Não há nariz aguente. O recluso que é contra o sistema
O caso saltou para os jornais porque o Grupo de Intervenção dos Serviços Prisionais (GISP) usou um taser num recluso na cadeia de Paços de Ferreira. Carlos Almeida, 28 anos, 150 quilos, tem um estranho hábito, que é recupera em todas as cadeias por onde passa (e já lá vão dez): costuma defecar na cela e usa as fezes para pintar frases ameaçadoras dirigidas aos guardas prisionais. Mais: o peculiar recluso exige ser tratado por “O animal” ou, em alternativa, “O monstro”. Está preso desde 1999 e começou a defecar e a urinar na própria cela na prisão de Monsanto.
Em Paços de Ferreira foi levado a um psiquiatra, mas o relatório refere que não tem qualquer problema do foro psiquiátrico. As fezes e as frases são uma maneira de protestar contra o sistema. No Linhó e em Monsanto chegou a atirar fezes a uma médica, contou ao i em Fevereiro um guarda prisional. Sempre que é preciso intervir na cela do recluso, os guardas têm de usar um equipamento especial, com mangueiras e fatos tipo astronauta. A directora de uma das prisões chegou a encomendar centenas de velas com cheiro porque o odor a fezes se sentia em toda a cadeia e os funcionários, que usavam máscaras, queixavam-se de não conseguir trabalhar. Os outros reclusos chegaram a fazer greve de fome em protesto contra a situação. 
Prisão. Há prendas de que se gosta mais que de outras
Para os leitores mais sisudos, que nos acusam de estar sempre a brincar com coisas sérias, aqui fica o aviso: a ironia que se segue está entre aspas. E estar entre aspas significa que não é da nossa autoria. Neste caso concreto, é da autoria de uma “fonte prisional” ouvida pela agência Lusa. Feita a nota prévia, avancemos. A história que se segue aconteceu na última segunda-feira. No entanto, e apesar de recente, ganhou direito a lugar no top 10 dos crimes do ano. Já se sabe que o Natal é cada vez menos cristão e cada vez mais consumista. E o consumismo natalício é de toda a ordem – até de drogas. Que o diga uma mulher de 24 anos de Guimarães, que se tramou quando tentava introduzir 3,42 gramas de haxixe (o suficiente para 17 doses individuais) num estabelecimento prisional quando ia visitar um recluso – o namorado, presume-se.

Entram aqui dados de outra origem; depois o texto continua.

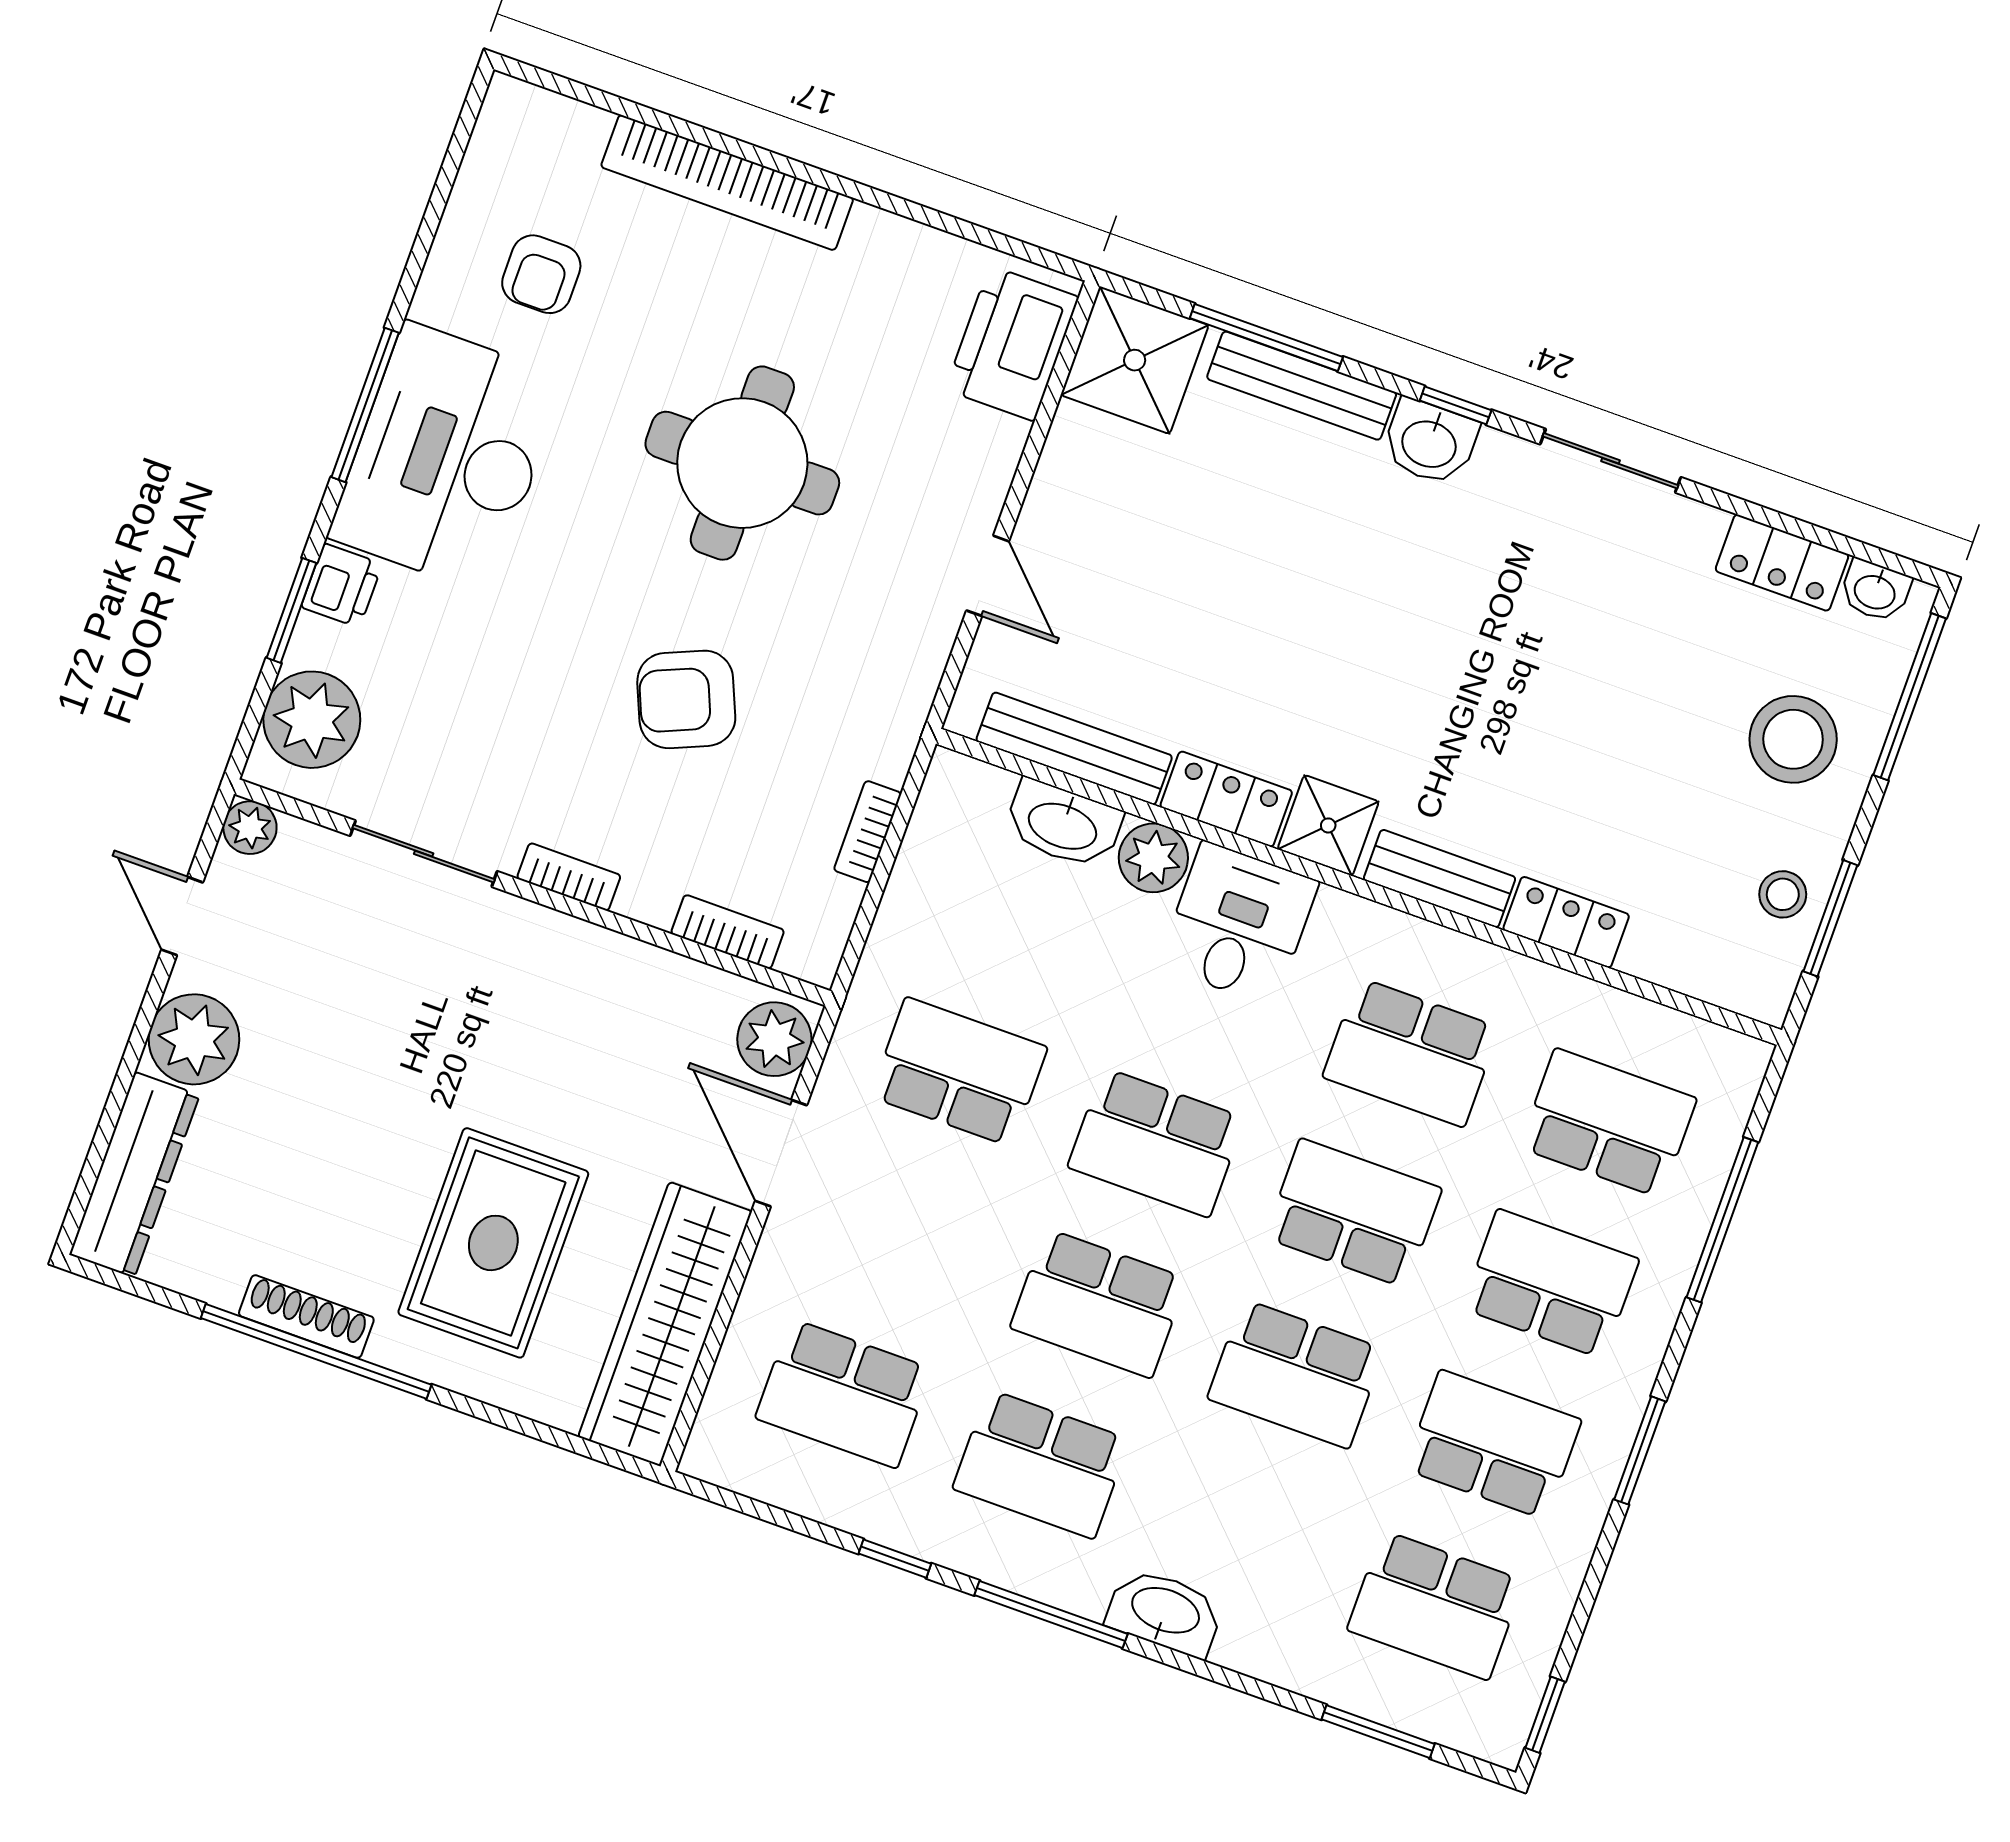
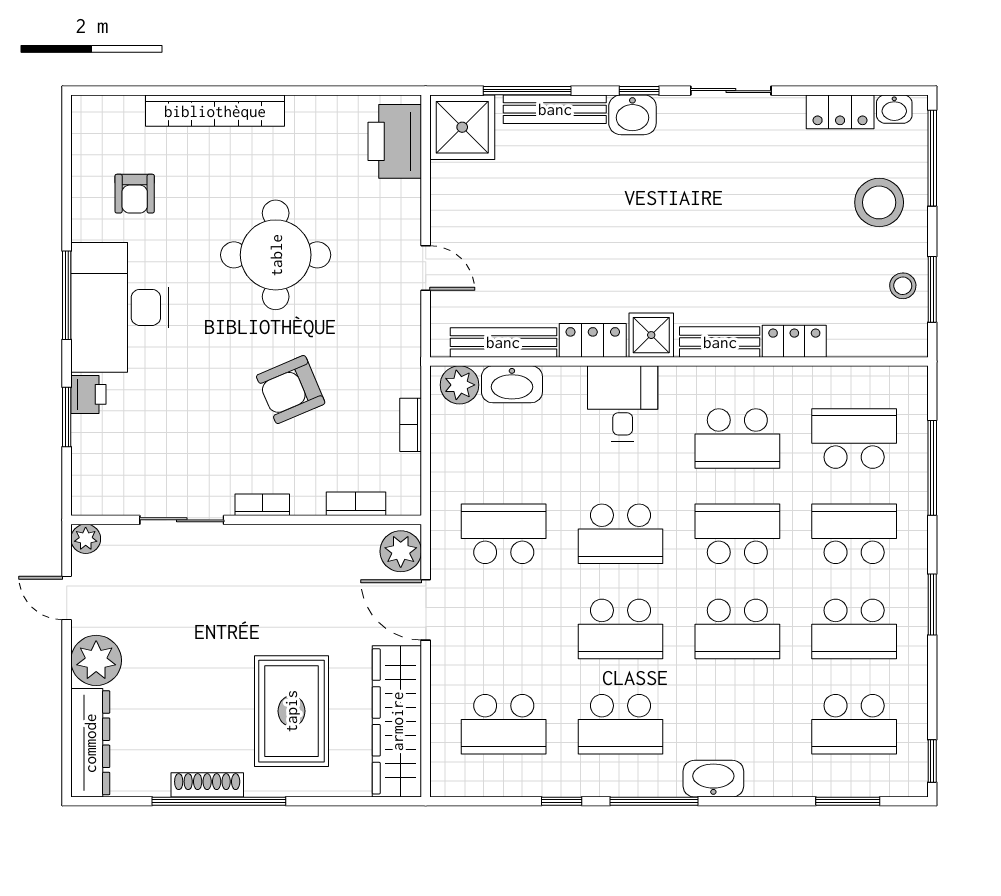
plant: (312, 720) -> (98, 471), removed
plant: (1153, 858) -> (460, 385), moved
school desk: (1493, 1445) -> (854, 629), turned 180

A droga estava dentro de uma embalagem de plástico e foi detectada durante uma revista feita pelos guardas prisionais. “Devia ser uma prenda de Natal”, ironizou a tal fonte ouvida pela Lusa. Se era presente de Natal, é lamentável que não tenha chegado ao seu destinatário. Há lá coisa pior do que privar os seres humanos de receberem presentes natalícios? Às tantas o homem até se tinha portado bem durante o ano.